The Rhetorical Presidency by Tulis Jeffrey
Author:Tulis, Jeffrey.
Language: eng
Format: epub
Publisher: Princeton University Press
Published: 2017-04-11T04:00:00+00:00
REINTERPRETING THE CONSTITUTIONAL PRINCIPLES: WOODROW WILSON’S STATECRAFT
Woodrow Wilson’s comprehensive reinterpretation of the constitutional order appears, on first glance, to be internally inconsistent. Between the writing of his classic dissertation Congressional Government in 1884, and the publication of his well-known series of lectures, Constitutional Government in the United States, in 1908, Wilson shifted his position on important structural features of the constitutional system.
Early in his career Wilson depicted the House of Representatives as the potential motive force in American politics, and he urged reforms to make it more unified and energetic. He paid little attention to the presidency or the judiciary. In later years he focused his attention on the presidency. In his early writings Wilson urged a plethora of constitutional amendments that were designed to emulate the British parliamentary system, including proposals to synchronize the terms of representatives and senators with that of the president and to require presidents to choose leaders of the majority party as cabinet secretaries. Later Wilson abandoned formal amendment as a strategy, urging instead that the existing Constitution be reinterpreted to encompass his parliamentary views.
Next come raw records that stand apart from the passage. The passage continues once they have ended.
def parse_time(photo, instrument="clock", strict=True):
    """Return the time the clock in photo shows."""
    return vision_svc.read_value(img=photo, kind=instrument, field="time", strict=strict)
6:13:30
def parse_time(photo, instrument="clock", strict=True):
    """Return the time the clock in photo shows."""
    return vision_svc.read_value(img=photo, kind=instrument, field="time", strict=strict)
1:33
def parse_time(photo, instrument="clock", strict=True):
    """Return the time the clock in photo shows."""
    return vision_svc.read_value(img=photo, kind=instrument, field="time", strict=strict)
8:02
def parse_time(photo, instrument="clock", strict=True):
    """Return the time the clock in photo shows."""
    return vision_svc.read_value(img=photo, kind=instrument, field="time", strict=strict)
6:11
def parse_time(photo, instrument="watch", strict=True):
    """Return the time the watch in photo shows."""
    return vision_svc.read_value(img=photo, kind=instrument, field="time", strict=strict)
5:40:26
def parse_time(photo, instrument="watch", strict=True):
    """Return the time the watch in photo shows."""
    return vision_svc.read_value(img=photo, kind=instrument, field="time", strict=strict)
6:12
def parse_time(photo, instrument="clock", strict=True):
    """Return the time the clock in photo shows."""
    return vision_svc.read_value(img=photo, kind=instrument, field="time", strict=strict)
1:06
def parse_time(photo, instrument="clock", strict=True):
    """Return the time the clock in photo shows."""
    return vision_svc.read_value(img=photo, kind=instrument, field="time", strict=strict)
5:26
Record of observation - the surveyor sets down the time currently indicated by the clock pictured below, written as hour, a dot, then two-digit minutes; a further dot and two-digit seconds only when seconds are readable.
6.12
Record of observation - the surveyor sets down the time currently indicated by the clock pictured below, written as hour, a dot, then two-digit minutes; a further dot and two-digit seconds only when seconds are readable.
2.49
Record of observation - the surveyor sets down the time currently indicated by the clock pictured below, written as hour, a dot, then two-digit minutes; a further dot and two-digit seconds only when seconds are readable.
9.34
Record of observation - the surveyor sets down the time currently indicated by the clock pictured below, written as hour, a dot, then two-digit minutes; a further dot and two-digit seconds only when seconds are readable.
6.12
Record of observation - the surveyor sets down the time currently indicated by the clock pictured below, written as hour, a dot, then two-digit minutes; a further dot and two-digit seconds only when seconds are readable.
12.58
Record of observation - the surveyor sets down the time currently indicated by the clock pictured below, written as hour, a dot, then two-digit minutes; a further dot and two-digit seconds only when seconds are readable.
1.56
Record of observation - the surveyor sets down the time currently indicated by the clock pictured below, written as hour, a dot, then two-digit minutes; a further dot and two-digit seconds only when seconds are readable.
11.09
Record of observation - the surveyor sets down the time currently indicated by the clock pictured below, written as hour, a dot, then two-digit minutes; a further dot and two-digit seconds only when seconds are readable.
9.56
The last shift reveals that Wilson had also altered his views at a deeper theoretical level. Christopher Wolfe has shown that while the “early” Wilson held a traditional view of the Constitution as a document whose meaning persists over time, the “later” Wilson adopted an historicist understanding, claiming that the meaning of the Constitution changed as a reflection of the prevailing thought of successive generations.2
As interesting as these shifts in Wilson’s thought are, they all rest upon an underlying critique of the American polity that he maintained consistently throughout his career. Wilson’s altered constitutional proposals, indeed his altered understanding of constitutionalism itself, ought to be viewed as a series of strategic moves designed to remedy the same alleged systemic defects. Our task here is to review Wilson’s understanding of those defects and to outline the doctrine he developed to contend with them—a doctrine whose centerpiece would ultimately be the rhetorical presidency.
Wilson’s doctrine can be nicely counterpoised to the founders’ understanding of demagoguery, representation, independence of the executive, and separation of powers. For clarity, these issues will be examined here in a slightly different order than before: separation of powers, representation, independence of the executive, and demagoguery.